Stored dataset items
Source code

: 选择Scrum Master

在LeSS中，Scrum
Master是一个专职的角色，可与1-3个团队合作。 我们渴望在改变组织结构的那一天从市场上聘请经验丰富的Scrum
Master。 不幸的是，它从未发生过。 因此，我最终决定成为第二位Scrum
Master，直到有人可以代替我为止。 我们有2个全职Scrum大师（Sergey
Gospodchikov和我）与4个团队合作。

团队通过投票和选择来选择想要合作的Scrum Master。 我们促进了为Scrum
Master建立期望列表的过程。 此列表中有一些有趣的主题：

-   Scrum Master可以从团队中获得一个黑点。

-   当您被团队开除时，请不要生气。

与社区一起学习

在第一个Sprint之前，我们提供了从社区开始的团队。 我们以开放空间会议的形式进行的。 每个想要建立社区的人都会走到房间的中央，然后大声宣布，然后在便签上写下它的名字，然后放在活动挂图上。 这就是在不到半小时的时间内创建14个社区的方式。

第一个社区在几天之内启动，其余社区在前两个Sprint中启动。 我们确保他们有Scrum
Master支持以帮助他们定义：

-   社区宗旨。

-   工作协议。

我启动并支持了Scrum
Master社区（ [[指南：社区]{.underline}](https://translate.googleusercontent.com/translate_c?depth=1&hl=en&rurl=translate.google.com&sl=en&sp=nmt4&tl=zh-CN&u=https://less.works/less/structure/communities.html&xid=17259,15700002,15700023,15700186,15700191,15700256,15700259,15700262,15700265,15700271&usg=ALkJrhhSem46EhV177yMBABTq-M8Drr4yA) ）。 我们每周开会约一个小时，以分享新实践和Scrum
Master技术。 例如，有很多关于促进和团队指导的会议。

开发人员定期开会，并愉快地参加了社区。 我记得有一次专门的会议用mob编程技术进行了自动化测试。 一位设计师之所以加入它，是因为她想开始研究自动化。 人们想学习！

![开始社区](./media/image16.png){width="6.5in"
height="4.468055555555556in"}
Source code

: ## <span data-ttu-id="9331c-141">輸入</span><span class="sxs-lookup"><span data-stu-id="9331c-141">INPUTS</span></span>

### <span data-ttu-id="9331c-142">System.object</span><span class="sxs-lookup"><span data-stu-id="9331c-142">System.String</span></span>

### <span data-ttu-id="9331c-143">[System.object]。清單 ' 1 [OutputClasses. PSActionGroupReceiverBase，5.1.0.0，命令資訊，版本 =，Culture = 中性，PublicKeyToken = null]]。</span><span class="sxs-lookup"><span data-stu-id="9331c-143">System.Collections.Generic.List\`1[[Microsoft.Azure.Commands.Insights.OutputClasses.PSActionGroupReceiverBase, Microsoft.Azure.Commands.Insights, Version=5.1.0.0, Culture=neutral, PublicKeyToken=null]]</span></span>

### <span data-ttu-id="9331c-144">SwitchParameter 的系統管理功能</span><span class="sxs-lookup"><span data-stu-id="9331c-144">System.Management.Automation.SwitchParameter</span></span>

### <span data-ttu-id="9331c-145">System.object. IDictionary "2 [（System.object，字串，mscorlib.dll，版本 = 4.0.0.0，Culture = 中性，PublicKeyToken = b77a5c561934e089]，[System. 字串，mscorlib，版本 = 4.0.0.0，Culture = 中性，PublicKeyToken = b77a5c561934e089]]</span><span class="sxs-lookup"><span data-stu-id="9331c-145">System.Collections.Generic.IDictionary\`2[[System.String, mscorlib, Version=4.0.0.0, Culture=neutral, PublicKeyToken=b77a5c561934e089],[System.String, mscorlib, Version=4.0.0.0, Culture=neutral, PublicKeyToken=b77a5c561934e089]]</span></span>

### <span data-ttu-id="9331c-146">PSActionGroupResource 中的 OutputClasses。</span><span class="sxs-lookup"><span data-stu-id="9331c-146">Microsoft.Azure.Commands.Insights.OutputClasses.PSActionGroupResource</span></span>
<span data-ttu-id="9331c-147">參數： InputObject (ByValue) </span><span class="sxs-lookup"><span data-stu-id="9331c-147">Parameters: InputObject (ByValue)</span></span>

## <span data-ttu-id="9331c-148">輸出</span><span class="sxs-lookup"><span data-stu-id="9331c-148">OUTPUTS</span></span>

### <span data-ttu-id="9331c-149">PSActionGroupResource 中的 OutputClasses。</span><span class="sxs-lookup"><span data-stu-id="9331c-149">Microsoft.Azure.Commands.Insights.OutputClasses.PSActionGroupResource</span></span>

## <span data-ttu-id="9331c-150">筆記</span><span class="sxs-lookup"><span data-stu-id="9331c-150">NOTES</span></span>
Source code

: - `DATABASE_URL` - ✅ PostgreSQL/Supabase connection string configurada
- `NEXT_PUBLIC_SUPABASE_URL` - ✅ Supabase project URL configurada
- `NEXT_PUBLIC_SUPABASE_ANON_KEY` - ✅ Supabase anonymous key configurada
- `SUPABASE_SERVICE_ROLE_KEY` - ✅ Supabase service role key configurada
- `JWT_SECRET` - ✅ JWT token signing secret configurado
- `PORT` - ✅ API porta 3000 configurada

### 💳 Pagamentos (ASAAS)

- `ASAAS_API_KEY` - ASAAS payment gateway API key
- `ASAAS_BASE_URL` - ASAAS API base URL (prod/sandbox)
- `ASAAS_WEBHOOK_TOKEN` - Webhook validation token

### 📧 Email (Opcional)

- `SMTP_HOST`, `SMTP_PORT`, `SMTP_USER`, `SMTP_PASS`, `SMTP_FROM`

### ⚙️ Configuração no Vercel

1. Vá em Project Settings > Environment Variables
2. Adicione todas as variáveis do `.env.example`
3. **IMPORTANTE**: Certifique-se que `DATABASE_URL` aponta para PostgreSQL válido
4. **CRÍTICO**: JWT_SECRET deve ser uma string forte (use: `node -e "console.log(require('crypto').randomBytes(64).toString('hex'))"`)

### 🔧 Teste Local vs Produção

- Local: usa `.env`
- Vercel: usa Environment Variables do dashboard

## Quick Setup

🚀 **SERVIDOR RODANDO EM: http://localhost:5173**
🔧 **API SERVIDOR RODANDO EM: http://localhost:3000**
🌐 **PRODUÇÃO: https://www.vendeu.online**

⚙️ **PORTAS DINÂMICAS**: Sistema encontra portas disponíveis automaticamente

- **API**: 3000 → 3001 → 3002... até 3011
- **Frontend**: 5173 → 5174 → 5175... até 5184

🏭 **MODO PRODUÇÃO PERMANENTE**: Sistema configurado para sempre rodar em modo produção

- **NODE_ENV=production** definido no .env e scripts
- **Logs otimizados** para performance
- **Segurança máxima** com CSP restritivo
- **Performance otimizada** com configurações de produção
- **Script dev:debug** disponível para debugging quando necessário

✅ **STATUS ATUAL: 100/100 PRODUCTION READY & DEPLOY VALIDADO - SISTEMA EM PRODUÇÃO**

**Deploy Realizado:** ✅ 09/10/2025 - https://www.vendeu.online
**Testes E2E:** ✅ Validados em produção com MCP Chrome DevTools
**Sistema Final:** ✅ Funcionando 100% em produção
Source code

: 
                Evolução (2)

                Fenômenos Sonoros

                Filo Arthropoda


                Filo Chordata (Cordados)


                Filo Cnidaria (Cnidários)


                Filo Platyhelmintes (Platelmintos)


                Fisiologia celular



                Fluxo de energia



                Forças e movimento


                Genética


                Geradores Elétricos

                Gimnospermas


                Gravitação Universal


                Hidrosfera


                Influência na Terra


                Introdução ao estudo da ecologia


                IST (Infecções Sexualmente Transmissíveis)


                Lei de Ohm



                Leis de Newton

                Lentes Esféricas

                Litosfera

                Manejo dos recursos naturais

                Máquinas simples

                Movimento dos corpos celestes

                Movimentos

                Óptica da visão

=== Written task ===
All lines that contain the word "Environment" must be copied from the records above.

=== Written response ===
1. Vá em Project Settings > Environment Variables
- Vercel: usa Environment Variables do dashboard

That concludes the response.